● **Exercise directions**:
Please return each entry that follows exactly as given, but without pictures.

- - - -

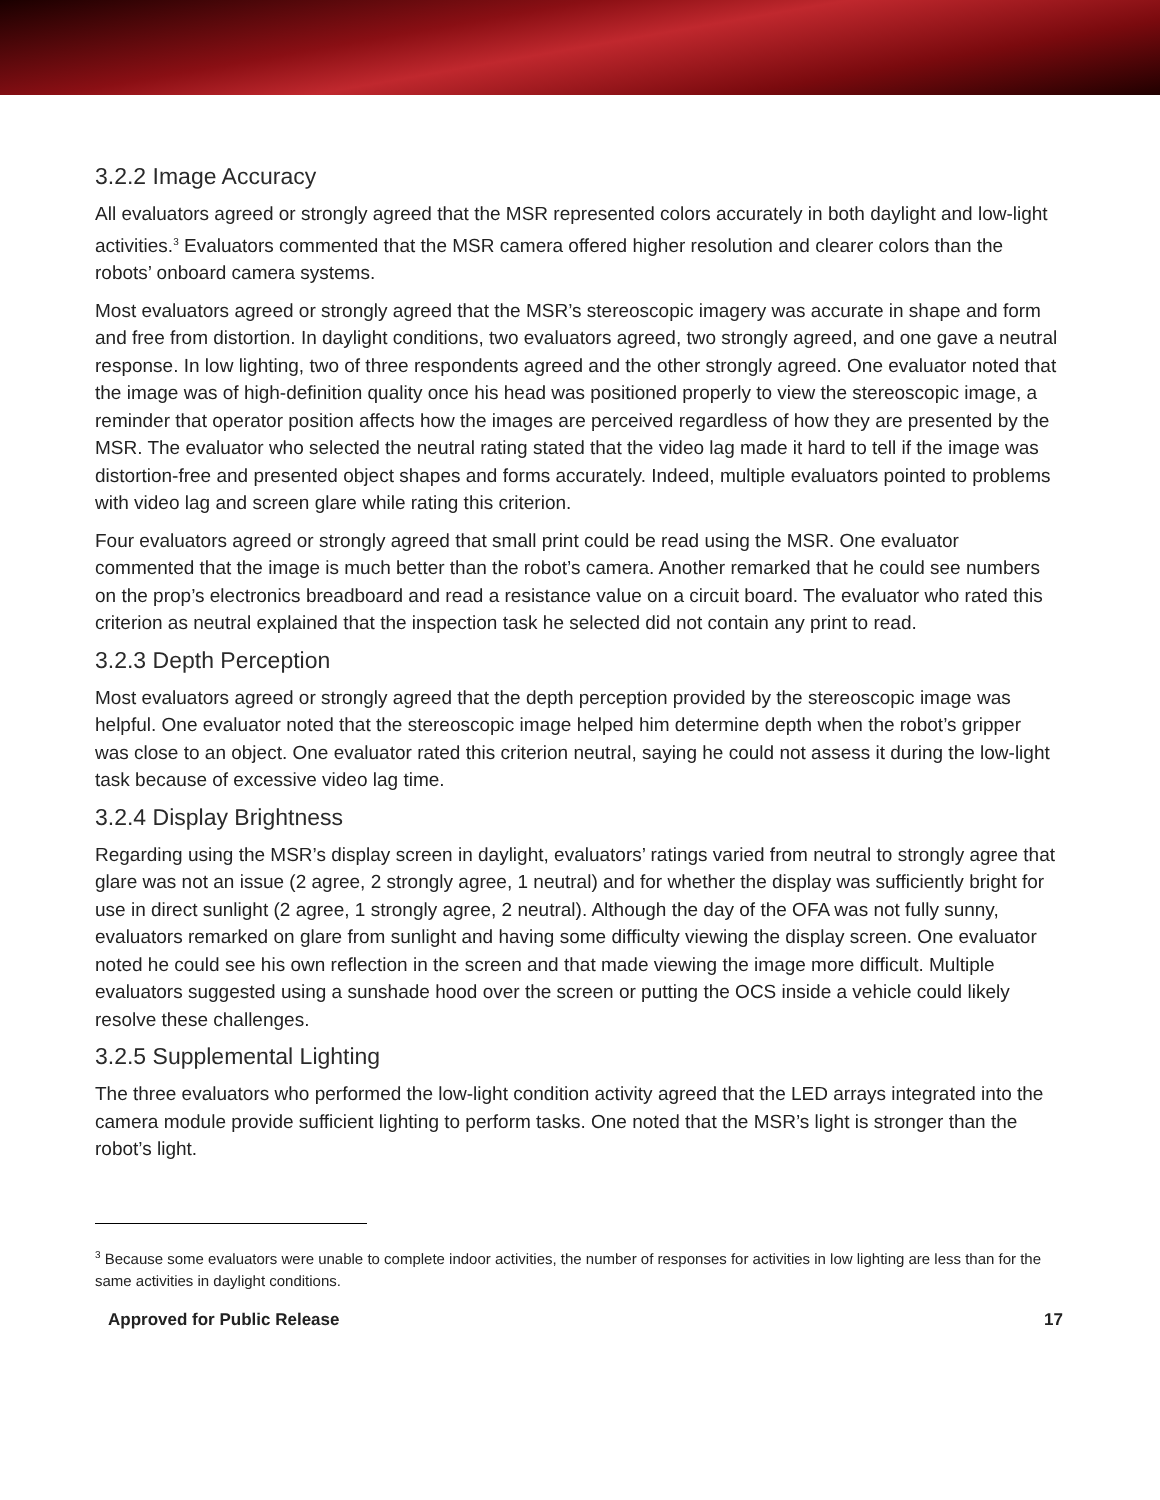3.2.2 Image Accuracy
All evaluators agreed or strongly agreed that the MSR represented colors accurately in both daylight and low-light activities.<sup>3</sup> Evaluators commented that the MSR camera offered higher resolution and clearer colors than the robots’ onboard camera systems.
Most evaluators agreed or strongly agreed that the MSR’s stereoscopic imagery was accurate in shape and form and free from distortion. In daylight conditions, two evaluators agreed, two strongly agreed, and one gave a neutral response. In low lighting, two of three respondents agreed and the other strongly agreed. One evaluator noted that the image was of high-definition quality once his head was positioned properly to view the stereoscopic image, a reminder that operator position affects how the images are perceived regardless of how they are presented by the MSR. The evaluator who selected the neutral rating stated that the video lag made it hard to tell if the image was distortion-free and presented object shapes and forms accurately. Indeed, multiple evaluators pointed to problems with video lag and screen glare while rating this criterion.
Four evaluators agreed or strongly agreed that small print could be read using the MSR. One evaluator commented that the image is much better than the robot’s camera. Another remarked that he could see numbers on the prop’s electronics breadboard and read a resistance value on a circuit board. The evaluator who rated this criterion as neutral explained that the inspection task he selected did not contain any print to read.
3.2.3 Depth Perception
Most evaluators agreed or strongly agreed that the depth perception provided by the stereoscopic image was helpful. One evaluator noted that the stereoscopic image helped him determine depth when the robot’s gripper was close to an object. One evaluator rated this criterion neutral, saying he could not assess it during the low-light task because of excessive video lag time.
3.2.4 Display Brightness
Regarding using the MSR’s display screen in daylight, evaluators’ ratings varied from neutral to strongly agree that glare was not an issue (2 agree, 2 strongly agree, 1 neutral) and for whether the display was sufficiently bright for use in direct sunlight (2 agree, 1 strongly agree, 2 neutral). Although the day of the OFA was not fully sunny, evaluators remarked on glare from sunlight and having some difficulty viewing the display screen. One evaluator noted he could see his own reflection in the screen and that made viewing the image more difficult. Multiple evaluators suggested using a sunshade hood over the screen or putting the OCS inside a vehicle could likely resolve these challenges.
3.2.5 Supplemental Lighting
The three evaluators who performed the low-light condition activity agreed that the LED arrays integrated into the camera module provide sufficient lighting to perform tasks. One noted that the MSR’s light is stronger than the robot’s light.
<sup>3</sup> Because some evaluators were unable to complete indoor activities, the number of responses for activities in low lighting are less than for the same activities in daylight conditions.
Approved for Public Release 17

- - - -

● **Answer for the task**:
3.2.2 Image Accuracy
All evaluators agreed or strongly agreed that the MSR represented colors accurately in both daylight and low-light activities.<sup>3</sup> Evaluators commented that the MSR camera offered higher resolution and clearer colors than the robots’ onboard camera systems.
Most evaluators agreed or strongly agreed that the MSR’s stereoscopic imagery was accurate in shape and form and free from distortion. In daylight conditions, two evaluators agreed, two strongly agreed, and one gave a neutral response. In low lighting, two of three respondents agreed and the other strongly agreed. One evaluator noted that the image was of high-definition quality once his head was positioned properly to view the stereoscopic image, a reminder that operator position affects how the images are perceived regardless of how they are presented by the MSR. The evaluator who selected the neutral rating stated that the video lag made it hard to tell if the image was distortion-free and presented object shapes and forms accurately. Indeed, multiple evaluators pointed to problems with video lag and screen glare while rating this criterion.
Four evaluators agreed or strongly agreed that small print could be read using the MSR. One evaluator commented that the image is much better than the robot’s camera. Another remarked that he could see numbers on the prop’s electronics breadboard and read a resistance value on a circuit board. The evaluator who rated this criterion as neutral explained that the inspection task he selected did not contain any print to read.
3.2.3 Depth Perception
Most evaluators agreed or strongly agreed that the depth perception provided by the stereoscopic image was helpful. One evaluator noted that the stereoscopic image helped him determine depth when the robot’s gripper was close to an object. One evaluator rated this criterion neutral, saying he could not assess it during the low-light task because of excessive video lag time.
3.2.4 Display Brightness
Regarding using the MSR’s display screen in daylight, evaluators’ ratings varied from neutral to strongly agree that glare was not an issue (2 agree, 2 strongly agree, 1 neutral) and for whether the display was sufficiently bright for use in direct sunlight (2 agree, 1 strongly agree, 2 neutral). Although the day of the OFA was not fully sunny, evaluators remarked on glare from sunlight and having some difficulty viewing the display screen. One evaluator noted he could see his own reflection in the screen and that made viewing the image more difficult. Multiple evaluators suggested using a sunshade hood over the screen or putting the OCS inside a vehicle could likely resolve these challenges.
3.2.5 Supplemental Lighting
The three evaluators who performed the low-light condition activity agreed that the LED arrays integrated into the camera module provide sufficient lighting to perform tasks. One noted that the MSR’s light is stronger than the robot’s light.
<sup>3</sup> Because some evaluators were unable to complete indoor activities, the number of responses for activities in low lighting are less than for the same activities in daylight conditions.
Approved for Public Release 17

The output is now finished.